#### [TASK INSTRUCTIONS]
Find and return every line of the data that contains the word "Hyväksyn".

#### [EXERCISE DATA]
===============

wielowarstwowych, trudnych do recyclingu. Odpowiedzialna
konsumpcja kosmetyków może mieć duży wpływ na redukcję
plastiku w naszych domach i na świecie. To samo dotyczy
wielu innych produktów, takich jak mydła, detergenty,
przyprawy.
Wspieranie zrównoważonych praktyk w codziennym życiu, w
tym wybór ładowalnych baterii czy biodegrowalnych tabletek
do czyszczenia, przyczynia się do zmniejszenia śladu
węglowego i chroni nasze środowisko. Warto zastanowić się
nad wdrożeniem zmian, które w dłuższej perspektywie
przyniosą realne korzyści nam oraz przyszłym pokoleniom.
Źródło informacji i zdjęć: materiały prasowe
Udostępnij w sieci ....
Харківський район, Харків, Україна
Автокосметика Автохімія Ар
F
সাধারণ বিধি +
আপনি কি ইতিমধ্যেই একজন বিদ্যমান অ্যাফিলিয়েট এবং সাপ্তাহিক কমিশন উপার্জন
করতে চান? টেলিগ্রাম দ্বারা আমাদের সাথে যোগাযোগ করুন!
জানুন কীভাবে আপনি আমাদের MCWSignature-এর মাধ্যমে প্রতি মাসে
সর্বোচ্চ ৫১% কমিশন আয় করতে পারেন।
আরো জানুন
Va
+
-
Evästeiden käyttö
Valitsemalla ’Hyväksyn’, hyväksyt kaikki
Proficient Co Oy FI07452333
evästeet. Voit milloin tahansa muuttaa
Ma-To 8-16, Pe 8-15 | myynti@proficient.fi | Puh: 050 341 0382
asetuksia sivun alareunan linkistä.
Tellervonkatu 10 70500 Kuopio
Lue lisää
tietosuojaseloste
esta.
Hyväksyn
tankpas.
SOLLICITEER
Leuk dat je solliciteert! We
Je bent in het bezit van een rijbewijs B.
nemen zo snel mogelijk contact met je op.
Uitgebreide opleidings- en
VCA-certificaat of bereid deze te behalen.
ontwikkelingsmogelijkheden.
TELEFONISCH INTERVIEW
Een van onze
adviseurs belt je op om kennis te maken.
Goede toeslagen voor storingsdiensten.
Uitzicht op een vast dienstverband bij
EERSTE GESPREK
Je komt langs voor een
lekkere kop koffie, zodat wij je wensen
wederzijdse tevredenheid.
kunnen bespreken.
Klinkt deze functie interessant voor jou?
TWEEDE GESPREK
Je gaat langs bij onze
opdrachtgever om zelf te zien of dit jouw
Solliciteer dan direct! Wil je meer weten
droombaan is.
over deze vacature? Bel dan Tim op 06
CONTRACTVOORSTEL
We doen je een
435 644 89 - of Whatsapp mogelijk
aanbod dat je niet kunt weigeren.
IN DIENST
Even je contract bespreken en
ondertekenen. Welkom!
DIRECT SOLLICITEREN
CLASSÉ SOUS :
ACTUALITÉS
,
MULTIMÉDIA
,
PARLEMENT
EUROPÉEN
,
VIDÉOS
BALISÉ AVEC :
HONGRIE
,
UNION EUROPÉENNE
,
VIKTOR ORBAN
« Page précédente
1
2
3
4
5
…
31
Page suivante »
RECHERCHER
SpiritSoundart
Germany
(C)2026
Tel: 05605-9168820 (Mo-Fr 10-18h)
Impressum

===============

#### [EXPECTED ANSWER]
Valitsemalla ’Hyväksyn’, hyväksyt kaikki
Hyväksyn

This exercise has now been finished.